Sieben Häuser verlieren Sterne-Auszeichnung, auch die „Villa Hammerschmiede“

Baden-Württemberg verteidigt seine Führung bei der Zahl der Sternerestaurants in Deutschland – muss allerdings im neuen Restaurantführer „Guide Michelin“ für 2016 ein paar Federn lassen: Am Gastro-Himmel des Südwestens leuchten weniger Sterne. Die Tester des Gourmet-Führers „Guide Michelin“ 2016 haben den Spitzenrestaurants im Land mehr Sterne genommen (neun), als sie neue (vier) vergeben haben.

Verlierer ist unter anderem die „Villa Hammerschmiede“ im Pfinztal. Wobei der Verlust des Michelin-Sterns nicht überraschend kommt. Nach der Trennung von Chefkoch Leonhard Bader im Sommer 2014 und einer nur kurzen Interimszeit von Heiko Riebandt schloss die Betreiberfamilie Schwalbe das Feinschmecker-Restauarnt im Wintergarten mit der Absicht, das Konzept umzustellen. „Anfang nächsten Jahres eröffnen wir wieder“, sagt Annette Schwalbe – in der Hoffnung, dass der neue Küchenchef Michael Grünbacher und sein Team den Stern zurückholen. So wie dies vor über einem Dutzend Jahren auch dem damaligen Chefkoch Markus Nagy geglückt war. Sowohl der „Gault Millau“ als auch der Feinschmecker-Guide haben in ihren aktuellen Ausgaben die Wertung für die „Hammerschmiede“ ausgesetzt.

Zudem erloschen im Mannheimer „Amador“ wegen Schließung drei Sterne. Weitere Sterne büßten ein: „Traube“ (Efringen-Kirchen), „Heise’s Bürgerstube“ (Konstanz), „Axt“ (Mannheim), „Da Gianni“ (Mannheim), „Alte Post“ (Nagold).

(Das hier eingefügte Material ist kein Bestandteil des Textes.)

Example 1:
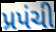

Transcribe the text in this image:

પ્રપંચી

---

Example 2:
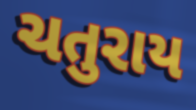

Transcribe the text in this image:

ચતુરાય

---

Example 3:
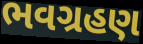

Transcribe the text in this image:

ભવગ્રહણ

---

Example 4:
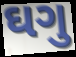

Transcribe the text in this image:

ઘગુ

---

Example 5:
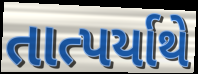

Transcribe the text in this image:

તાત્પર્યાથે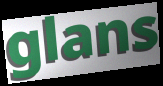
glans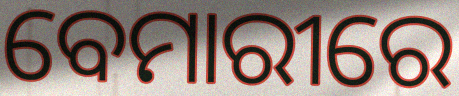
ବେମାରୀରେ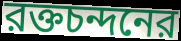
রক্তচন্দনের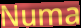
Numa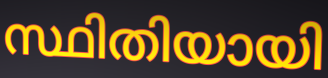
സ്ഥിതിയായി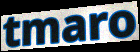
tmaro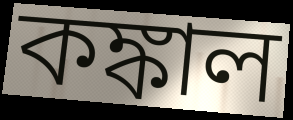
কঙ্কালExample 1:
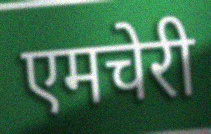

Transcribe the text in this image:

एमचेरी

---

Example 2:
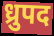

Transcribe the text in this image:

ध्रुपद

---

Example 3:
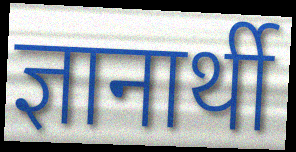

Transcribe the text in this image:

ज्ञानार्थी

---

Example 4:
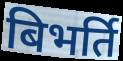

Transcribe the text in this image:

बिभर्ति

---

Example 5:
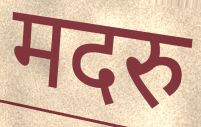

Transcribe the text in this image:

मदरु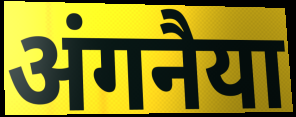
अंगनैयाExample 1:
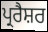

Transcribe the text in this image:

ਪ੍ਰਰੈਸ਼ਰ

Dennoch verteidigt der Südwesten seine Position als Mutterland der Top-Gastronomie in Deutschland. 74 Häuser im Südwesten zeichneten die Inspektoren in ihrem gestern vorgestellten Restaurant-Führer aus, davon zwei mit drei Sternen (das „Bareiss“ in Mitteltal sowie die „Schwarzwaldstube“ in Tonbach, mittlerweile seit mehr als 20 Jahren in Folge) und sechs mit zwei Sternen.

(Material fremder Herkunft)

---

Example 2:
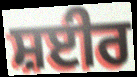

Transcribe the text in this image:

ਸ਼ਈਰ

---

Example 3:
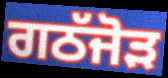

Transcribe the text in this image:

ਗਠੱਜੋੜ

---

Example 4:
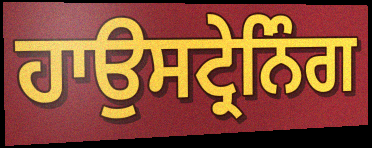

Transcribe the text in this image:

ਹਾਉਸਟ੍ਰੇਨਿੰਗ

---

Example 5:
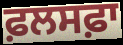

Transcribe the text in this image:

ਫ਼ਲਸਫ਼ਾ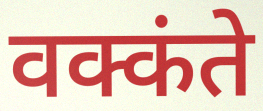
वक्कंते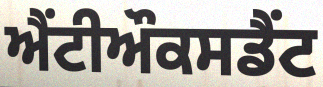
ਐਂਟੀਔਕਸਡੈਂਟ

Es folgen Bayern mit 49 Sternerestaurants und Nordrhein-Westfalen mit 45 Häusern. Berlin rückt seit Jahren immer weiter vor und hat im neuen „Guide Michelin“ 20 gekrönte Restaurants, davon sechs mit zwei Sternen.

Neu mit einem Stern schmücken können sich im Land die „Wolfshöhle“ in Freiburg, „Marly“ in Mannheim, „Freigeist“ in Bad Säckingen und „Goldberg“ in Stuttgart. Einen einsamen Rekord unter den Ein-Sterne-Restaurants hält der „Adler“ in Häusern (Schwarzwald): Es hat in jedem Jahr seit 1966, als die ersten Auszeichnungen in Deutschland vergeben wurden, einen Stern bekommen.

Bundesweit verloren 20 Restaurants Sterne. Manche wurden geschlossen, andere änderten ihr Konzept oder überzeugten die Tester von der Qualität ihrer Arbeit nicht mehr.